On a hiding to nothing

January 30th, 2008

Some unscrupulous litter-bug left a copy today’s Guardian on the floor of a train, but the proverbial silver lining is that my eyes were drawn to an article about a person under witness protection.

“The Witness Protection Scheme is designed to look after people who have essential evidence about some of the most serious offences, and who therefore face a real threat to their safety […] some of these are innocent bystanders […]
Individulas living under the scheme have to trade in their old life for a new one […] and changing their identity, with medical records and educational qualifications under a new name …”

I have mentioned (in passing) before that the NIR database cloud/grid/mesh will make maintaining the credibility of the Witness Protection Scheme very difficult. Currently your ‘identity’ can be decomposed and reconstituted quite easily by altering your official paper trail – and yet the witness protection scheme does not provide full untracability:

“In 1999, the IRA supergrass Martin McGartland survived an attempt on his life while living under an assumed identity in Whitley Bay”

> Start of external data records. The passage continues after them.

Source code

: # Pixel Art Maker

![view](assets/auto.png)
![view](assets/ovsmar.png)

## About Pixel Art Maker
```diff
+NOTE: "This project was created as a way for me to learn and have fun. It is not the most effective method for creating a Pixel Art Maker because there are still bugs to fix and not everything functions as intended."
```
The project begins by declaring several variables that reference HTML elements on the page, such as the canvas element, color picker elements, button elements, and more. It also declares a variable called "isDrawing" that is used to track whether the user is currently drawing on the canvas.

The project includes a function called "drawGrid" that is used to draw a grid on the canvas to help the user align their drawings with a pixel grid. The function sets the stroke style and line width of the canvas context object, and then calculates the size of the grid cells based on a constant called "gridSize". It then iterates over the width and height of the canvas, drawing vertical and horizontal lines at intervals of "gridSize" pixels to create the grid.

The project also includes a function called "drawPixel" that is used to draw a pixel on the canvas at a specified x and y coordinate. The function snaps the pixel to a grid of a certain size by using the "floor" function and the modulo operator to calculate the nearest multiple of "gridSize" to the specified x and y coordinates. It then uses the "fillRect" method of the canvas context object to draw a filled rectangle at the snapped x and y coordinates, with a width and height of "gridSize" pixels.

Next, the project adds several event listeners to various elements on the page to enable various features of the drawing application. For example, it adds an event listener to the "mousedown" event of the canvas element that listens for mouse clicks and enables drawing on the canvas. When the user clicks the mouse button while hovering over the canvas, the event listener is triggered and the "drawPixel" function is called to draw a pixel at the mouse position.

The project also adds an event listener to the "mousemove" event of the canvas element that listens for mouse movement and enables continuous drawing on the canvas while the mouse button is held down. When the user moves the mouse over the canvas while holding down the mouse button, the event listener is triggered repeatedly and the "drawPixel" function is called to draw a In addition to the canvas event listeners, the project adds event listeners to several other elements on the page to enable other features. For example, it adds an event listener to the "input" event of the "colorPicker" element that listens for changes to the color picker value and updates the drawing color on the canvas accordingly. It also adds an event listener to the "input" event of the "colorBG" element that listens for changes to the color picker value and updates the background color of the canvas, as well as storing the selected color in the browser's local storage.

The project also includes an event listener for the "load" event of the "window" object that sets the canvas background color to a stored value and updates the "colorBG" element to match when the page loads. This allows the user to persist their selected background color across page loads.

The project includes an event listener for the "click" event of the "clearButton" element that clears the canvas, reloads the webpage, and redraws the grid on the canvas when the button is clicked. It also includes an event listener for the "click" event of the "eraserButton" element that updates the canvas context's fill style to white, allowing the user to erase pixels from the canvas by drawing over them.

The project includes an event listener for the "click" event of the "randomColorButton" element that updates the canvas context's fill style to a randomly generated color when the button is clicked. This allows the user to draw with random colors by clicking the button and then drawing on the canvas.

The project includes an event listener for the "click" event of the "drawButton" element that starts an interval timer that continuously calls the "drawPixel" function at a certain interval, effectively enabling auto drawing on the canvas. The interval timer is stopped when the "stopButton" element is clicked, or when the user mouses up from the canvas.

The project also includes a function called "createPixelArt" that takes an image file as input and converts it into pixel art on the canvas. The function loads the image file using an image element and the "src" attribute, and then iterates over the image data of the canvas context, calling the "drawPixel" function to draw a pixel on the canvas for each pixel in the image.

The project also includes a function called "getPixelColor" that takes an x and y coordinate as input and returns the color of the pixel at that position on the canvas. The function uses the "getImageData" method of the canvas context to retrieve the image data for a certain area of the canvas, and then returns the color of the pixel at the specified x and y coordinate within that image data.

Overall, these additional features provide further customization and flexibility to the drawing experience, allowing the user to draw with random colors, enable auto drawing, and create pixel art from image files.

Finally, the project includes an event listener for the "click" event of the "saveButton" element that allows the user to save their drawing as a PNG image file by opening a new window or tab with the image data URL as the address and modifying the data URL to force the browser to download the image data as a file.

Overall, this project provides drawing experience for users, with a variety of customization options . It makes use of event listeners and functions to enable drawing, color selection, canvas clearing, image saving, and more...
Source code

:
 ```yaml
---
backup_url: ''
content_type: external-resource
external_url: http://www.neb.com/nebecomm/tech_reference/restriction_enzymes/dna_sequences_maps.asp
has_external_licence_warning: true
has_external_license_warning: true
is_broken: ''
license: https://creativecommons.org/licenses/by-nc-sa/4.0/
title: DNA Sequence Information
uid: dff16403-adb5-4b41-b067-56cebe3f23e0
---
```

Now consider that the ‘selling point’ of the NIR project is that your unique biometric information will be stored on the database and prevent people from assuming multiple identities. You run into a problem, in that there has to be the capability to completely expunge the record of a person – possibly across a number of linked (even transnational) databases and create a false history (which in turn will have have its own history forged – think timestamps!). Either the NIR has to be designed to be compromisable or schemes such as WPS have to be compromised.

And they didn’t deface the crossword either!!